Anamika is a 2022 Hindi-language streaming television series directed by Vikram Bhatt and written by Shweta Bothra. It stars Sunny Leone, Rahul Dev, Sonnalli Seygall, Samir Soni, Shehzad Shaikh, Ayaz Khan, Romil K. Sharma. The series is also available in Tamil, Telugu, Malayalam, Kannada, Marathi and Bengali languages in dubbed version. The series is OTT debut of Sunny Leone in her acting career.

== Cast ==
- Sunny Leone as Anamika
- Rahul Dev as Ravi Shrivastav
- Ayaz Khan as Dr. Prashant
- Sonnalli Seygall as Rhea
- Samir Soni as Sameer Oberoi
- Randheer Rai As Walia Saab
- Susheel Parashar as Raghunath Chouhan
- Libert Olivera as Police chief
- Rajesh Desai as Hafiz
- Garrvil Mohan as Ansari
- Manish Kapoor as Hotel manager
- Abhishek Sharma as Khurana
- Puneet Tejwani as Desai
- Gourav Singh as Kappor
- Shehzad Shaikh as Rohan
- Romil K. Sharma as Pradeep

== Plot ==
Anamika (Sunny Leone), who lost her memories in a dramatic situation, continues her fights and revenges without knowing her past that she was a spy cop.

== Release ==
The official trailer of Anamika was released on 1 March 2022. The web series was released on MX Player on 10 March 2022.

== Reception ==
Archika Khurana of The Times of India rated 3 out of 5 stars and wrote "Sunny Leone in and as Anamika engages the viewers in the thrilling encounters with the mafia and DTA Agents who are after her. One can really sit back and enjoy the action. Her training in a variety of combat (a combination of martial arts forms) is evident, especially in her movements and body language."

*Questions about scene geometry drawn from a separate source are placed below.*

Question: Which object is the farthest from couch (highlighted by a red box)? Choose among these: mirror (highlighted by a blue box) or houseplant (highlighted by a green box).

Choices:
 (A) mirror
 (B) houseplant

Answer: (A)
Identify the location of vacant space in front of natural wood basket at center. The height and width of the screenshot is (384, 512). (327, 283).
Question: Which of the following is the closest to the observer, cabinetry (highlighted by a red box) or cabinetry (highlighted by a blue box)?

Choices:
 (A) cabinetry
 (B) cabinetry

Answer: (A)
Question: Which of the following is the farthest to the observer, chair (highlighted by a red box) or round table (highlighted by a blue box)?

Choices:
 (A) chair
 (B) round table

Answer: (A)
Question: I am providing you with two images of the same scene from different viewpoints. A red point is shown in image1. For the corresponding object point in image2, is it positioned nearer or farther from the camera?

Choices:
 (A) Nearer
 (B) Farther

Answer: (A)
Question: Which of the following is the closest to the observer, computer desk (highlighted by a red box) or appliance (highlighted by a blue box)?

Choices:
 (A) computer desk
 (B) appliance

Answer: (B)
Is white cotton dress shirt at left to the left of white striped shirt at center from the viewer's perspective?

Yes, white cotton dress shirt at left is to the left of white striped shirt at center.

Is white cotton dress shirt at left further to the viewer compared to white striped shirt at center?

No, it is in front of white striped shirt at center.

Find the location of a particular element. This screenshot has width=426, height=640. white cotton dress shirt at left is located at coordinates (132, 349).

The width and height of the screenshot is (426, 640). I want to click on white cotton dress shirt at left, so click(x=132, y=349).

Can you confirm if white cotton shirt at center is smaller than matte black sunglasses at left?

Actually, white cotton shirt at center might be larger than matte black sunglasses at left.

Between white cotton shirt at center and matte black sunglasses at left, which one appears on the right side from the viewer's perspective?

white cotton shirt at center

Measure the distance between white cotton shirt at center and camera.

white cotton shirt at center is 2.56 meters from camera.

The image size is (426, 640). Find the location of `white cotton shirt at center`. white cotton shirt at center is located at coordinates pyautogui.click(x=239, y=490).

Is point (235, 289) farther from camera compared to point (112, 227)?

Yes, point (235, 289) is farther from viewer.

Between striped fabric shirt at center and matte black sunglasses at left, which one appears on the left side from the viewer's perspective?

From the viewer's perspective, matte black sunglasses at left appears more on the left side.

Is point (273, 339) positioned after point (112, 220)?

Udita Jhunjhunwala for Firstpost wrote "The supporting actors range from caricatures (Ansari, an expletive spewing drug dealer dressed in all-white) to deadpan (Shrivastav) to slightly camp (Sameer Soni as businessman Sameer Oberoi)."

Priyakshi Sharma of Pinkvilla wrote "It should be definitely noted that Sunny Leone is cast in a never-seen-before action avatar. She’s knocking down men with guns with ferocity. In Anamika, she is not reduced to being an object of the male gaze, but she’s someone with a complex history, a troubled past, and a conflict with her own mind, and that’s a great start to break free of being typecast."

Reviewing the web series Binged wrote "The climax, like most of the story before offers twists. They don’t have an impact, and some we can see them coming miles away."